#### MATERIAL PROVIDED ####
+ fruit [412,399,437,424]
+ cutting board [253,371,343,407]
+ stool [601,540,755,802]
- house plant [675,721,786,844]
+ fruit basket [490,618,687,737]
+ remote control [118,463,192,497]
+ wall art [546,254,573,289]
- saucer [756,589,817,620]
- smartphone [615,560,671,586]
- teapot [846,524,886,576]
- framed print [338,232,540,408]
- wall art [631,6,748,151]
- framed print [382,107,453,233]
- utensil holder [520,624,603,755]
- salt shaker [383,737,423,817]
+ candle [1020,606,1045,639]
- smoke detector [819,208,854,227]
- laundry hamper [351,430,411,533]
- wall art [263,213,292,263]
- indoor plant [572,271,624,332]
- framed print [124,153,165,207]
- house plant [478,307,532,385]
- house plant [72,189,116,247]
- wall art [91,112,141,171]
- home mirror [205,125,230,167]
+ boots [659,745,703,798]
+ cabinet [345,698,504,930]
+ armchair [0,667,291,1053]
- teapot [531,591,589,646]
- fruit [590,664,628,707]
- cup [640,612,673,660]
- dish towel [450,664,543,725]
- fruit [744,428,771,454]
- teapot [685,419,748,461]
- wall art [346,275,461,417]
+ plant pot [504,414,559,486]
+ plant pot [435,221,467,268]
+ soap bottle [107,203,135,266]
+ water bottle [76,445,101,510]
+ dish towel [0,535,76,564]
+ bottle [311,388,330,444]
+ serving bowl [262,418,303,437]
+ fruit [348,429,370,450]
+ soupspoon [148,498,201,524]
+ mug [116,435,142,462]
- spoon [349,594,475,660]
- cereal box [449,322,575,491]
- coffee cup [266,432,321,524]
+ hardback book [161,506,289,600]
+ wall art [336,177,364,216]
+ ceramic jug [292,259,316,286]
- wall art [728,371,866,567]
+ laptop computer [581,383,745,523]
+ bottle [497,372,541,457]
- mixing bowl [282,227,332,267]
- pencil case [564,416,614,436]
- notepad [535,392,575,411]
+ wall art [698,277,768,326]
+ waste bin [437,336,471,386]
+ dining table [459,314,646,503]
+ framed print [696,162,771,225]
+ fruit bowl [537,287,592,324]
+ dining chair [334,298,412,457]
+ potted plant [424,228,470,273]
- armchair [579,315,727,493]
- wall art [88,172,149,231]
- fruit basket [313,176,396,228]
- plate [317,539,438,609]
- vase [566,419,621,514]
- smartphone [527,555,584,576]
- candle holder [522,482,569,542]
####
**ACTIVITY:** Set down the material exactly, keeping every line.

**REPLY TO THE EXERCISE:**
+ fruit [412,399,437,424]
+ cutting board [253,371,343,407]
+ stool [601,540,755,802]
- house plant [675,721,786,844]
+ fruit basket [490,618,687,737]
+ remote control [118,463,192,497]
+ wall art [546,254,573,289]
- saucer [756,589,817,620]
- smartphone [615,560,671,586]
- teapot [846,524,886,576]
- framed print [338,232,540,408]
- wall art [631,6,748,151]
- framed print [382,107,453,233]
- utensil holder [520,624,603,755]
- salt shaker [383,737,423,817]
+ candle [1020,606,1045,639]
- smoke detector [819,208,854,227]
- laundry hamper [351,430,411,533]
- wall art [263,213,292,263]
- indoor plant [572,271,624,332]
- framed print [124,153,165,207]
- house plant [478,307,532,385]
- house plant [72,189,116,247]
- wall art [91,112,141,171]
- home mirror [205,125,230,167]
+ boots [659,745,703,798]
+ cabinet [345,698,504,930]
+ armchair [0,667,291,1053]
- teapot [531,591,589,646]
- fruit [590,664,628,707]
- cup [640,612,673,660]
- dish towel [450,664,543,725]
- fruit [744,428,771,454]
- teapot [685,419,748,461]
- wall art [346,275,461,417]
+ plant pot [504,414,559,486]
+ plant pot [435,221,467,268]
+ soap bottle [107,203,135,266]
+ water bottle [76,445,101,510]
+ dish towel [0,535,76,564]
+ bottle [311,388,330,444]
+ serving bowl [262,418,303,437]
+ fruit [348,429,370,450]
+ soupspoon [148,498,201,524]
+ mug [116,435,142,462]
- spoon [349,594,475,660]
- cereal box [449,322,575,491]
- coffee cup [266,432,321,524]
+ hardback book [161,506,289,600]
+ wall art [336,177,364,216]
+ ceramic jug [292,259,316,286]
- wall art [728,371,866,567]
+ laptop computer [581,383,745,523]
+ bottle [497,372,541,457]
- mixing bowl [282,227,332,267]
- pencil case [564,416,614,436]
- notepad [535,392,575,411]
+ wall art [698,277,768,326]
+ waste bin [437,336,471,386]
+ dining table [459,314,646,503]
+ framed print [696,162,771,225]
+ fruit bowl [537,287,592,324]
+ dining chair [334,298,412,457]
+ potted plant [424,228,470,273]
- armchair [579,315,727,493]
- wall art [88,172,149,231]
- fruit basket [313,176,396,228]
- plate [317,539,438,609]
- vase [566,419,621,514]
- smartphone [527,555,584,576]
- candle holder [522,482,569,542]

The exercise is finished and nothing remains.